Start of Excerpt
Yes, the PNGs are (and will continue to be) useless on the phone. And on the website they won’t be overly useful because they would not contain embedded links. (I like them nevertheless).

Done. And while at it I added pngs for Oeffi and 34c3 Fahrplan (CCC congress schedule)

Great! (the font errors are here to)

Longer response: because when I started I considered the metadata repo the primary file (and getting it per git seemed nice too). Plan is to switch to the json file.
But I couldn’t get it to work with the package tm, and then my trys with another package didn’t work too (probably related to “description” being available at different places: “apps”[{“description”) for non-localized apps, and for localized apps two levels deeper in the hierarchy: “apps”[{“localized”{“en”{“description” ).
When I got stuck on that and seeing I would not have much time the next few days I decided to open source the script while it still uses fdroiddata as input.


#9

I have just downloaded the example result from https://gitlab.com/frief/app_match.r/raw/master/sample-out/app_match.txt and looked at those results that relate to apps that deal with photo/jpg:

My first impression:you often have word similarities concerning apps from the same author. I.E.
“Gallery” (aka com.simplemobiletools.gallery) is similar to “Contacts” “Calendar” “Notes” “File Manager”: all apps from the same author but from complete different problem domains

My own photo gallery app “A Photo Manager” (aka de.k3b.android.androFotoFinder) has not enough similarity to the other jpg/photo/gallery apps “LeafPic”, “Gallery” “us.koller.cameraroll.txt”, “Secure photo viewer” “Hubble Gallery”

May be the similarity algorithm should have an exclusion rule for apps from same java namespace (i.e.
de.k3b.android.androFotoFinder[A Photo Manager] is not similar to de.k3b.android.toGoZip[ToGoZip] because both app-namespaces start with the same “de.k3b.android”)
End of Excerpt
Start of Entries shown
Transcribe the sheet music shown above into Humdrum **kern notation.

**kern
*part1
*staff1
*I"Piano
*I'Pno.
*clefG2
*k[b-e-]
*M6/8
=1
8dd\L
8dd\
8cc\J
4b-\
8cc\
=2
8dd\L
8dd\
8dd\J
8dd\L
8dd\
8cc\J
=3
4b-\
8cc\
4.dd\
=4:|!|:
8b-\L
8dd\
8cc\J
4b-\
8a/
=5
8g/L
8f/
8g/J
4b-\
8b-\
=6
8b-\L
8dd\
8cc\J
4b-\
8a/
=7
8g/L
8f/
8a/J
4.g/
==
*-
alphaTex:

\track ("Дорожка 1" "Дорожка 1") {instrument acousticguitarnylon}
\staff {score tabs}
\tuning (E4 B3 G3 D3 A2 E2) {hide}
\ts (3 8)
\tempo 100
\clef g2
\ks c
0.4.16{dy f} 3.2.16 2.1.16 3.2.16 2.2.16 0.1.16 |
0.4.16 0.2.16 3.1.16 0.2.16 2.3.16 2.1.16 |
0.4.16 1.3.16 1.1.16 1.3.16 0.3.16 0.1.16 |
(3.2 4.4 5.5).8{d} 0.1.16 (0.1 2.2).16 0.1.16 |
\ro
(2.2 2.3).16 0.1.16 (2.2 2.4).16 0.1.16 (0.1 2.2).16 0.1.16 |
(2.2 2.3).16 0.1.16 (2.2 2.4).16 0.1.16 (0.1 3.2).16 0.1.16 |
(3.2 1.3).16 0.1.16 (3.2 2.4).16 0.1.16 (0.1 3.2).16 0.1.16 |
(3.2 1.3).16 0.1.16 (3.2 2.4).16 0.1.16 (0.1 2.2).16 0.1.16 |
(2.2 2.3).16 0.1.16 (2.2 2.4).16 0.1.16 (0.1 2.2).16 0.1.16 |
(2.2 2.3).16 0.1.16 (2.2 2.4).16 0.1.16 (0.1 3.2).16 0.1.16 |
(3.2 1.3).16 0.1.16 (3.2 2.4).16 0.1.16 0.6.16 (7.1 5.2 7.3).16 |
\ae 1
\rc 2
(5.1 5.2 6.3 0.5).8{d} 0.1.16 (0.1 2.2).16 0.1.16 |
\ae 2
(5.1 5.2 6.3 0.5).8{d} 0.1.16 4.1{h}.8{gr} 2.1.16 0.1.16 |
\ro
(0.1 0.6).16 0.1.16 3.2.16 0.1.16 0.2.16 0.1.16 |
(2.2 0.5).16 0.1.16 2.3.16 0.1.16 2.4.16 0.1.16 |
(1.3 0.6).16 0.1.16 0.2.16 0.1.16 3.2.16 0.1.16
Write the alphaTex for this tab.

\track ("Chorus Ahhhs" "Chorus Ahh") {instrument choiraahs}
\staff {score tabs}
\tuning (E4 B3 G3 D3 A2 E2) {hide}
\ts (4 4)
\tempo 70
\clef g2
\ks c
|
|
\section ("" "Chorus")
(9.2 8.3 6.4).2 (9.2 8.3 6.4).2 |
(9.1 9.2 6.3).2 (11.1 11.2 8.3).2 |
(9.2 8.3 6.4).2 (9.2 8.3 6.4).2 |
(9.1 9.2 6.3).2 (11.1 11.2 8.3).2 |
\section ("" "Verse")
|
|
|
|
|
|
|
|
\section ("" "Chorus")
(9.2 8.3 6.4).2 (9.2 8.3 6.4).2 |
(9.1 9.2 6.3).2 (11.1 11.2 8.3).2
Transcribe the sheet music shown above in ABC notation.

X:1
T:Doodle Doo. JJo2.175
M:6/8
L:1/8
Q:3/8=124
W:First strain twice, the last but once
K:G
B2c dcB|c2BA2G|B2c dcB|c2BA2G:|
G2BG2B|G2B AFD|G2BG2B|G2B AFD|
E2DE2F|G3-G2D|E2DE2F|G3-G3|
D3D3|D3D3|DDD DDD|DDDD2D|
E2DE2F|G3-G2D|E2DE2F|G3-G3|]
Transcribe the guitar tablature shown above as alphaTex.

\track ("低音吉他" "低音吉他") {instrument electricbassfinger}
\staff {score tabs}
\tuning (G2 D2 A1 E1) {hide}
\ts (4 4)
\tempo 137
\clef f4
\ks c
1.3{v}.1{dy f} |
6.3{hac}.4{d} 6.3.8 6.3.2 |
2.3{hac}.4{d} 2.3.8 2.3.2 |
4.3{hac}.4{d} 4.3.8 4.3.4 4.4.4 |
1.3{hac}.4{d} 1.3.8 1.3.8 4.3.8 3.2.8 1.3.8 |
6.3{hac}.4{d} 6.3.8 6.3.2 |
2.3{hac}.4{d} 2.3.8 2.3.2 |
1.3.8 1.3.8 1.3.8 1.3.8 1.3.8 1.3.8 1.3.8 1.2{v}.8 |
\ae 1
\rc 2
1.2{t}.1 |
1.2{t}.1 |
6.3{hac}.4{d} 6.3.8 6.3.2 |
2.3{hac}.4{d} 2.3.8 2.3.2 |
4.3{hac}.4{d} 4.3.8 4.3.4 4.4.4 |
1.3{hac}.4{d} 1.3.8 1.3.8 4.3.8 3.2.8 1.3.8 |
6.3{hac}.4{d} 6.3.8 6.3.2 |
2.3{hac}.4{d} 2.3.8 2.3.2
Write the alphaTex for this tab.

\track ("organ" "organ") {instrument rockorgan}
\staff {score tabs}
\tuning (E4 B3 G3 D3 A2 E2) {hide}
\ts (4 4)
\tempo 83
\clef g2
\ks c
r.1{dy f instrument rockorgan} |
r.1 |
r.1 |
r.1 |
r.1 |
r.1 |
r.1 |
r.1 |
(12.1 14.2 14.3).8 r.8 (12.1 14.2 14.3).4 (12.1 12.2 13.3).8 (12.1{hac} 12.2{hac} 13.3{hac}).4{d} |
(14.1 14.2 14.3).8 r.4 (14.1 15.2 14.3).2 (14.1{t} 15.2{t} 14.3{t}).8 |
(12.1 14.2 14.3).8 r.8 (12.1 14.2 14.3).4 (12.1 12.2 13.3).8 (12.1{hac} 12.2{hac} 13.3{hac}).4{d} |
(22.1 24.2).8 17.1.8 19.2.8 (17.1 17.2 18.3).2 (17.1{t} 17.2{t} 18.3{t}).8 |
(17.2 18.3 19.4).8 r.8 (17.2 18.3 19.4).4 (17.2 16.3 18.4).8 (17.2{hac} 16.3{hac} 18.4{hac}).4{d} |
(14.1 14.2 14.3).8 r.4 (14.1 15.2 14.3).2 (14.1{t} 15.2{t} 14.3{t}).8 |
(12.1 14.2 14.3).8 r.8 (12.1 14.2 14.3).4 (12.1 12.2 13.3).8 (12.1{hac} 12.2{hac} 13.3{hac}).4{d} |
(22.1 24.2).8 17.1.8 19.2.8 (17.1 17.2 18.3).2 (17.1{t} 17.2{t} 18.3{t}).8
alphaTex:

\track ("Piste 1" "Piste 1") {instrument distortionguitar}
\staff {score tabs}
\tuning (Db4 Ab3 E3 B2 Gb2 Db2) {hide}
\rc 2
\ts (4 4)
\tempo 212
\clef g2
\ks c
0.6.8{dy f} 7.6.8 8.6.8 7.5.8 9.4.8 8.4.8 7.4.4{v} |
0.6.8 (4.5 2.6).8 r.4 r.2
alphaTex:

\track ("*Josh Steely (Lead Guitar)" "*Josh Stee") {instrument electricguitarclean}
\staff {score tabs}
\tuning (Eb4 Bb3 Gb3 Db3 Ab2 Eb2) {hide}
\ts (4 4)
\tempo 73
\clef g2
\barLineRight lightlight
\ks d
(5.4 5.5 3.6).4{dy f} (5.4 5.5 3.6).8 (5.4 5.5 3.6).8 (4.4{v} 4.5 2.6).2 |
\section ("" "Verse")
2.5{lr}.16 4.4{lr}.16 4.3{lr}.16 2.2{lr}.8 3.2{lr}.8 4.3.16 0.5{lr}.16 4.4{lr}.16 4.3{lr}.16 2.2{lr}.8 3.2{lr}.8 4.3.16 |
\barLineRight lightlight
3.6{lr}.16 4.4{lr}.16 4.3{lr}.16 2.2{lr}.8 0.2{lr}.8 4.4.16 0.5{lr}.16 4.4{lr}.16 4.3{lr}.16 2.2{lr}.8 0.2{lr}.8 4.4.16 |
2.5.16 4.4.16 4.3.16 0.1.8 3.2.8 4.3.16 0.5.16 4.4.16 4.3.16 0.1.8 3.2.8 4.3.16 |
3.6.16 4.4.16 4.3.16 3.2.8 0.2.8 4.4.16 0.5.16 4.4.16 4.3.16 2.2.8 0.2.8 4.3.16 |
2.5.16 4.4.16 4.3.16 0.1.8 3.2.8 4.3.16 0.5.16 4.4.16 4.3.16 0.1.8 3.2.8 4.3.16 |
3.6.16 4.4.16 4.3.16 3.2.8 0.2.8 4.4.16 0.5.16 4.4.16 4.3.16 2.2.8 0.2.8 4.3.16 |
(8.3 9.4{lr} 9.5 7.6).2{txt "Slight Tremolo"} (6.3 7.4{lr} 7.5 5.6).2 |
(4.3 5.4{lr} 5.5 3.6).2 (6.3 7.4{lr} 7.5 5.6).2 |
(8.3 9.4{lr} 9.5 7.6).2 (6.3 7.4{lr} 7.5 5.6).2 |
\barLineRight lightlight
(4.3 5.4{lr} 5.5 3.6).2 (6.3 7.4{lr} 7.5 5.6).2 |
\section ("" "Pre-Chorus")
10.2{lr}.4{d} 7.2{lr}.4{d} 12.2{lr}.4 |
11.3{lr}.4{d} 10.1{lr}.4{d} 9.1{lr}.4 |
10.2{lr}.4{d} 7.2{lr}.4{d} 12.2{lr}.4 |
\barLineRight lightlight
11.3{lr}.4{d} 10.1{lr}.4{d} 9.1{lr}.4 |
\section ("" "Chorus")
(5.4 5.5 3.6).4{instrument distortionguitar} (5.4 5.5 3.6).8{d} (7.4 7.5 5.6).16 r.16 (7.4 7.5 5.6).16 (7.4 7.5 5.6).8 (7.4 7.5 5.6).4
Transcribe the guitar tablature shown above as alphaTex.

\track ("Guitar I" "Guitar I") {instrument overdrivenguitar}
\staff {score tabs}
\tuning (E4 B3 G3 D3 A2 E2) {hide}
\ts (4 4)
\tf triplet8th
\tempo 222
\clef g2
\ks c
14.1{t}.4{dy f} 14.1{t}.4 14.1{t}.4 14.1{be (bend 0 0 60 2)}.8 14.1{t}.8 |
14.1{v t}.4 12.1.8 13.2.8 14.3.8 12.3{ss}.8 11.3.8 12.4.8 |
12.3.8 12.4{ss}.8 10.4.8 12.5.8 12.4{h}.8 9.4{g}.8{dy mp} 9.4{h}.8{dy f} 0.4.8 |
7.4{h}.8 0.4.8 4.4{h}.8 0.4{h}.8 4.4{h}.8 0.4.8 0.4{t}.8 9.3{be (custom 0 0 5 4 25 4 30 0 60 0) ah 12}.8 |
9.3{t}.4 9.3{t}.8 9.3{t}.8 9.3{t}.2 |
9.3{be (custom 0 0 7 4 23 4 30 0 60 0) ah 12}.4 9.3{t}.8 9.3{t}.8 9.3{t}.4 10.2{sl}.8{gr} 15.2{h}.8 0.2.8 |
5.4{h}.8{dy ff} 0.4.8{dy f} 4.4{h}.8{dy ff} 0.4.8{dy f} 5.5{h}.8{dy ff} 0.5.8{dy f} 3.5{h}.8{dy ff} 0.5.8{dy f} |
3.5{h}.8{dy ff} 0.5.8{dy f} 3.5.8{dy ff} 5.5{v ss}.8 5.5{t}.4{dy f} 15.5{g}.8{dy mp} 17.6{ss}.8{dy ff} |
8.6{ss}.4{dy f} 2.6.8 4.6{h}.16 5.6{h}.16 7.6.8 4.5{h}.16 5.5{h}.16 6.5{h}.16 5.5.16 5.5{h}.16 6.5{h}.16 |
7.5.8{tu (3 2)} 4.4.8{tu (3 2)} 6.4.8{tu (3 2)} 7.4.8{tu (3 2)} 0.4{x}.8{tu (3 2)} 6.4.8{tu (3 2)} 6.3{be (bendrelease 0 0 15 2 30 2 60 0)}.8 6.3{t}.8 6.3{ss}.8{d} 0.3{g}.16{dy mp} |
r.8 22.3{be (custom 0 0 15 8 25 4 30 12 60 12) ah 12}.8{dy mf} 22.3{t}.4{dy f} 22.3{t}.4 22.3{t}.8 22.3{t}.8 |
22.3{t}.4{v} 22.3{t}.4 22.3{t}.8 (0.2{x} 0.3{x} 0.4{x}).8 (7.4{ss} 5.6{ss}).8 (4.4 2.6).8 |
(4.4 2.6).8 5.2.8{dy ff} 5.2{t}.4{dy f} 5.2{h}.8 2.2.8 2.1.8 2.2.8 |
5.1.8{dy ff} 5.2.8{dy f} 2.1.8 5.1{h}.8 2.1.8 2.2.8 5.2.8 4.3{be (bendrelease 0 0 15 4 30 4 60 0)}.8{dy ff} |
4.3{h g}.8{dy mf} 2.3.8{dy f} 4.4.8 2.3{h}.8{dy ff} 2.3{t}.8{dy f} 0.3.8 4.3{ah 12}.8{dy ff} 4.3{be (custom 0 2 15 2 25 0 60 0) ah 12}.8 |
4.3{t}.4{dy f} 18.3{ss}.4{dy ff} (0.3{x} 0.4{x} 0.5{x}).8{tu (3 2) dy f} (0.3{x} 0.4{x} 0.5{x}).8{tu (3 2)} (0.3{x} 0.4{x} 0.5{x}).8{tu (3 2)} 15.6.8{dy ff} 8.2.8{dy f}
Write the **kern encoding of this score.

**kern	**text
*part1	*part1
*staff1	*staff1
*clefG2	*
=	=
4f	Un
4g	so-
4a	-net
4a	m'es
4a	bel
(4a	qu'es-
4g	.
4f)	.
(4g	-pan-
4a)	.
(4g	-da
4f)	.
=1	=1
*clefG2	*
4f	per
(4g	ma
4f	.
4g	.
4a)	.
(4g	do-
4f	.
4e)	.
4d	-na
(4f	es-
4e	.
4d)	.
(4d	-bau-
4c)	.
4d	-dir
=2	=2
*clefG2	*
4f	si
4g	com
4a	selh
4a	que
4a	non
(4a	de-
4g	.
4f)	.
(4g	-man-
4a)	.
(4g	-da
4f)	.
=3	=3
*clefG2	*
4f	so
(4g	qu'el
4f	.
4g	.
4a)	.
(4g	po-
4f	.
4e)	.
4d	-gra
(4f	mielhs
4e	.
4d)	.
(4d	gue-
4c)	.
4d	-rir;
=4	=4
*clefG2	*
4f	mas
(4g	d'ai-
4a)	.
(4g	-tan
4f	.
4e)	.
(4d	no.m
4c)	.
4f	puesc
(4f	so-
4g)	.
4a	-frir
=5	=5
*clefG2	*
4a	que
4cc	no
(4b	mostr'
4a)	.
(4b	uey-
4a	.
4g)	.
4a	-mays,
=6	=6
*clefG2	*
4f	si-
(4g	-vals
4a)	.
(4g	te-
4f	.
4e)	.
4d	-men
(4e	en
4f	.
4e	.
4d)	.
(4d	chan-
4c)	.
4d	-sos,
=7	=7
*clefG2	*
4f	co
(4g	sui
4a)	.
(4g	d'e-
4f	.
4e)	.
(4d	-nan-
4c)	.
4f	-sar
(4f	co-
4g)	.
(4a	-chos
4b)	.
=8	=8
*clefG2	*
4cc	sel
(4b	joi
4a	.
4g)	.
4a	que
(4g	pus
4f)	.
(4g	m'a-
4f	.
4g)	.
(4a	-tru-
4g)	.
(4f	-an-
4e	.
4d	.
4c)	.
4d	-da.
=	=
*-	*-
End of Entries shown
Exercise instructions: Transcribe the part of the thread starting with "Done. And while" and going on through "the json file.". The lines stand apart from the thread as material of their own.

Exercise result:
Done. And while at it I added pngs for Oeffi and 34c3 Fahrplan (CCC congress schedule)

Great! (the font errors are here to)

Longer response: because when I started I considered the metadata repo the primary file (and getting it per git seemed nice too). Plan is to switch to the json file.